The number of like-minded folk who gather early of an autumn morning at the local pool to practice their 2 ½ twists continues to grow with news today that affable Morning Show co-hosts Kylie Gillies and Larry Emdur will reportedly be taking charge of the televised amateur diving squad.
Kylie and Larry, whose portmanteau sounds like a New Zealander saying ‘calorie’ [‘Kylarry’], will apply a rigorous regime of light-hearted banter and playful high jinks to the weekly Celebrities Anonymous meetings, airing next month under the tentative working title ‘Celebrity Splash.’
Gillies and Emdur, the bleached teeth and co-chairs of Seven’s Breakfast Club, are the latest additions to what News Media are calling “an already celeb-packed cast” of the “much-anticipated show;” a rag-tag motley crew that includes a track diva, a TV diva, a pageant diva, a radio diva, a Bra Boy diva and a shitzu [diva].
In related Vaguely Familiar People Clad In Lycra Hurling Themselves Toward The Earth news, pallid and bloated reports have surfaced that the show will no longer be airing live. Instead, diving segments will be pre-recorded as of next week to prevent the airing of inevitable swimsuit and gravity related misadventures.
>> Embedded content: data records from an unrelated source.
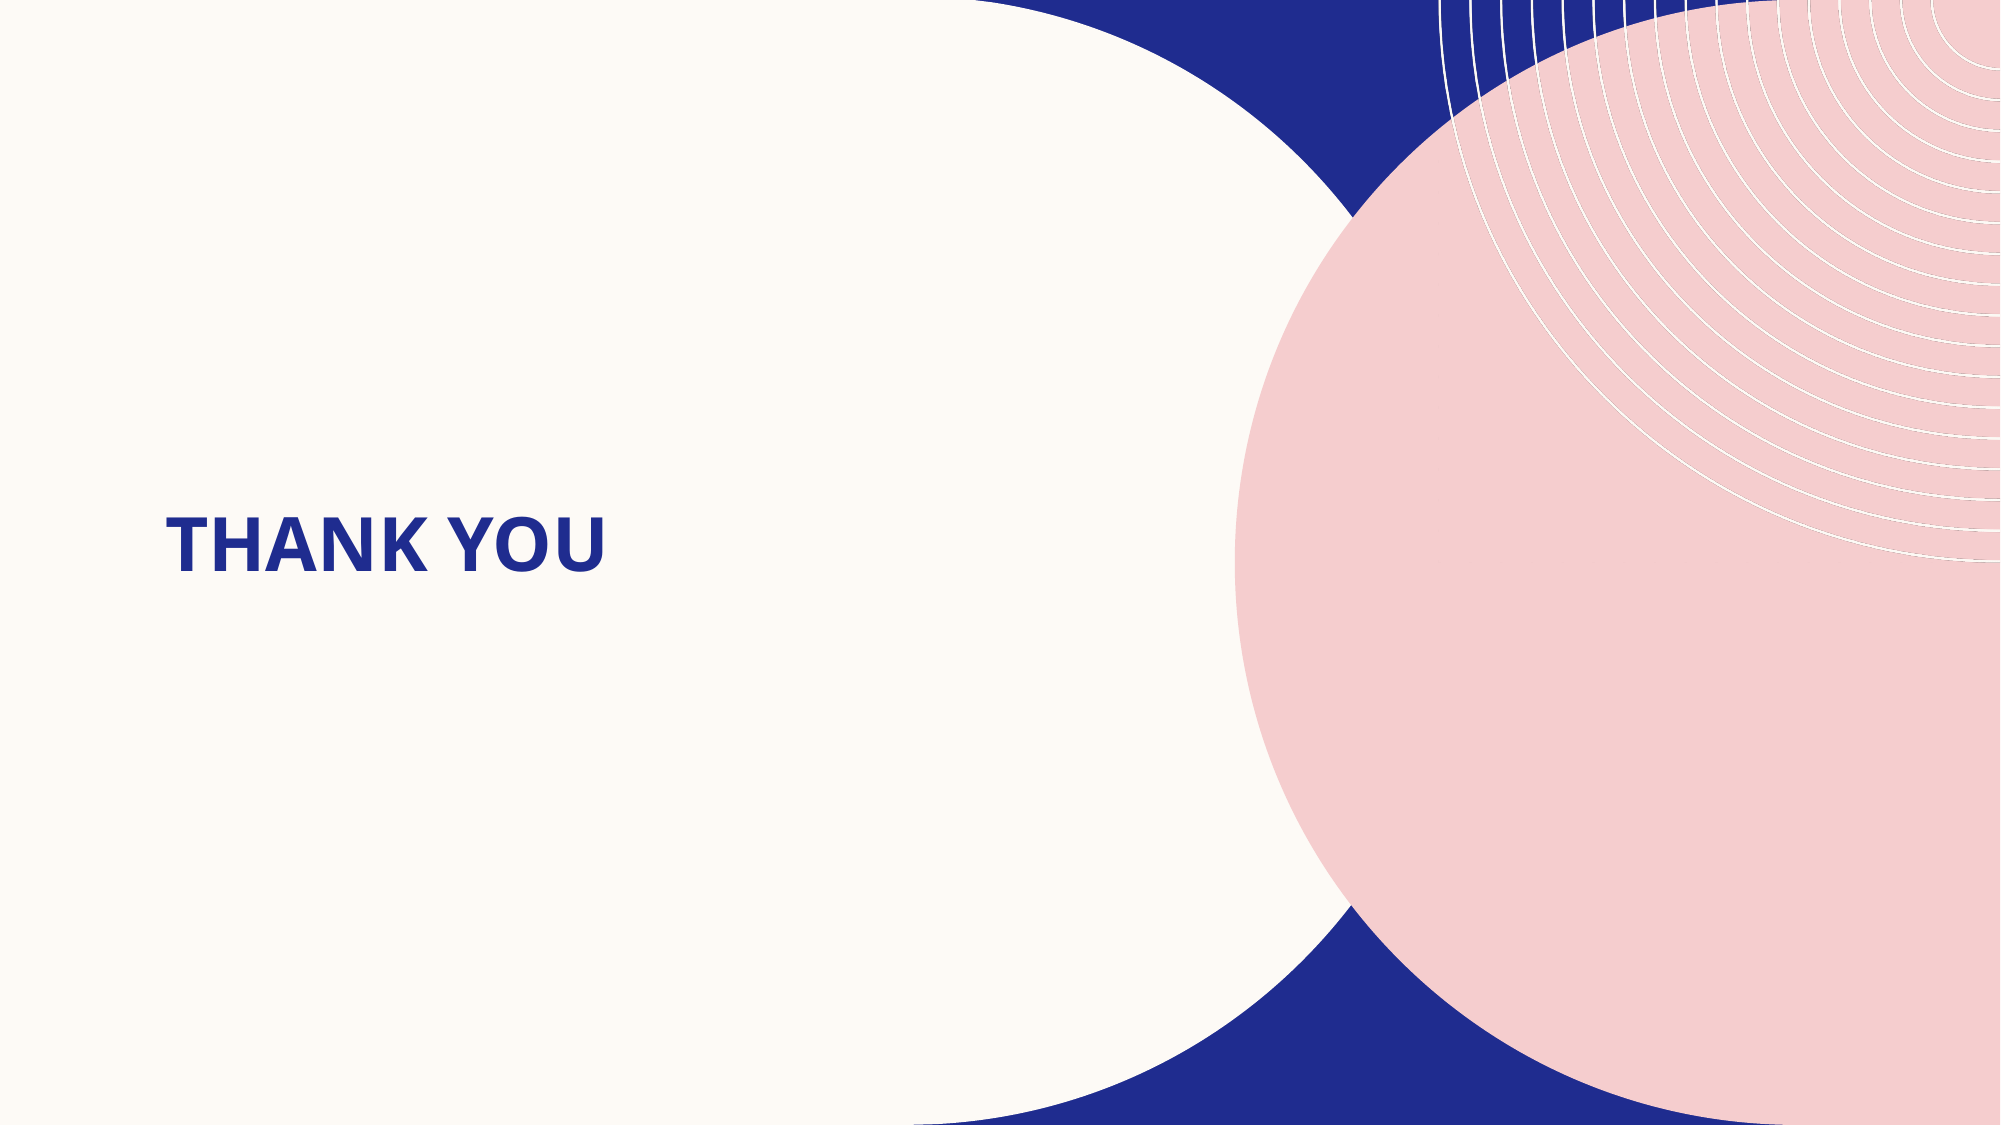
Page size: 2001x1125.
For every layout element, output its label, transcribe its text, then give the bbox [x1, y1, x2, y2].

picture [1438, 0, 2001, 563]
title Thank you [150, 139, 1088, 587]
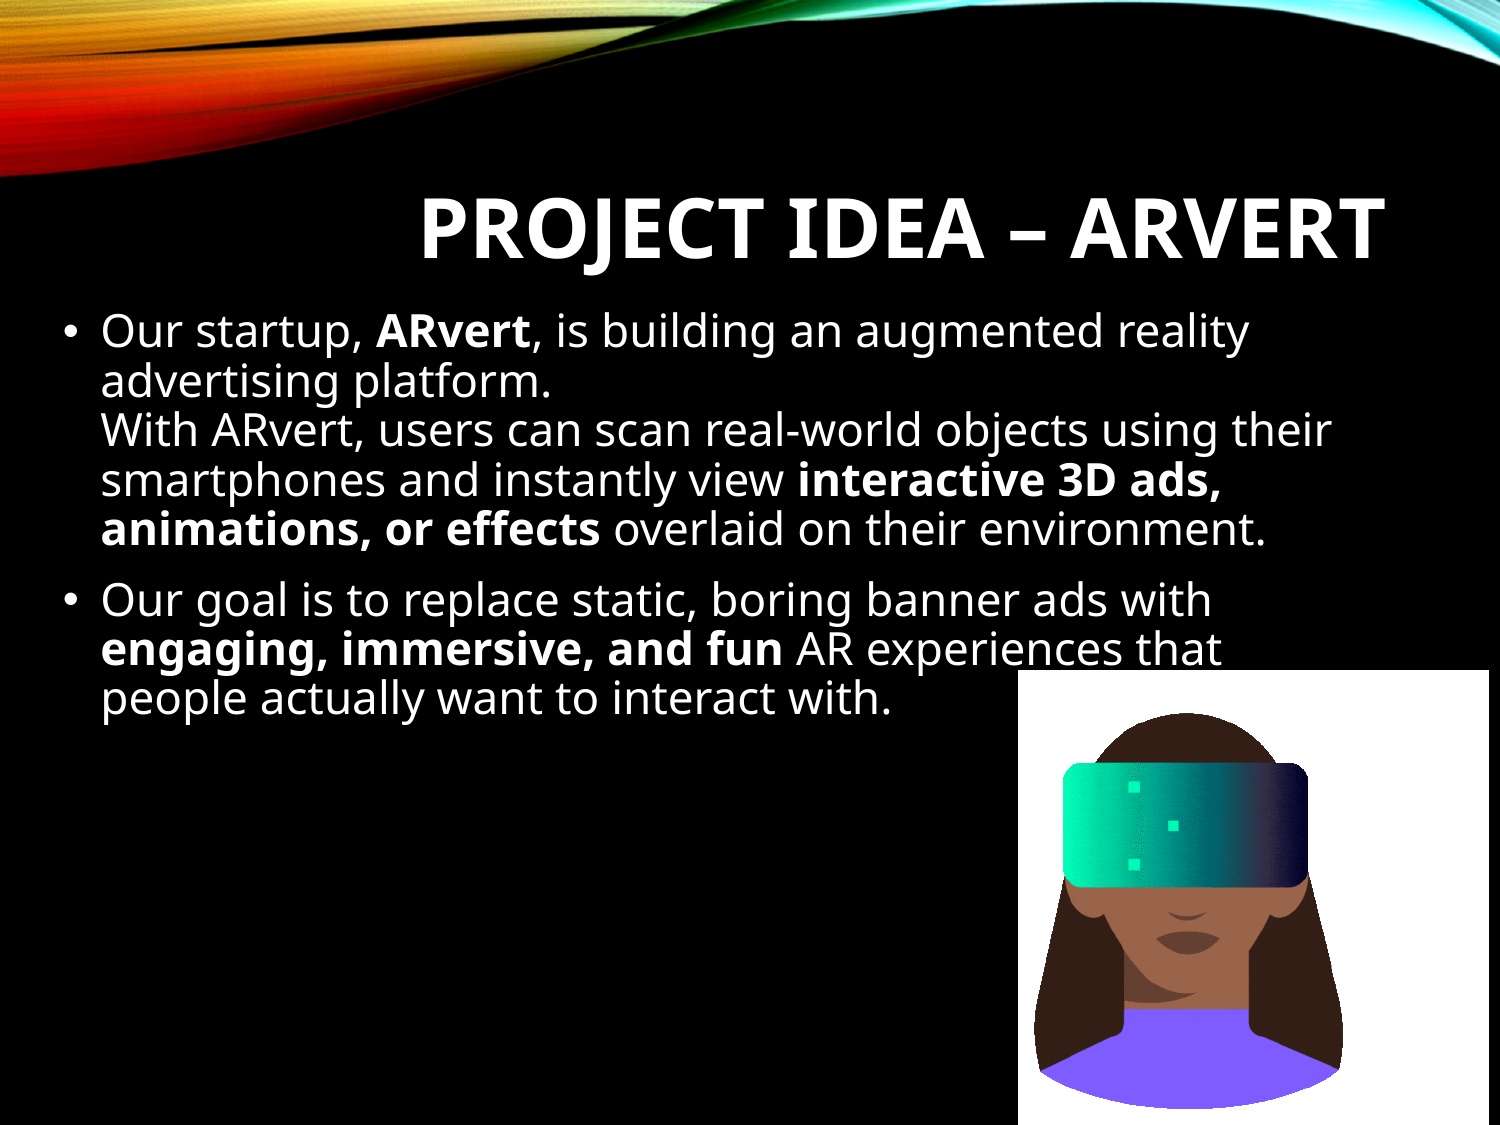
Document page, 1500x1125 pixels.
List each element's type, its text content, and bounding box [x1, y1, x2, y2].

It’s currently unknown whether the light-hearted banter and playful high jinks of Kylarry will also be extensively rehearsed and pre-recorded.
However, there’s also a chance that maybe the final episode will air in real time, live and moderately censored.
Anything else would be considered too risky, considering all the celebrité that’s at stake; who would want to leave all that to chance?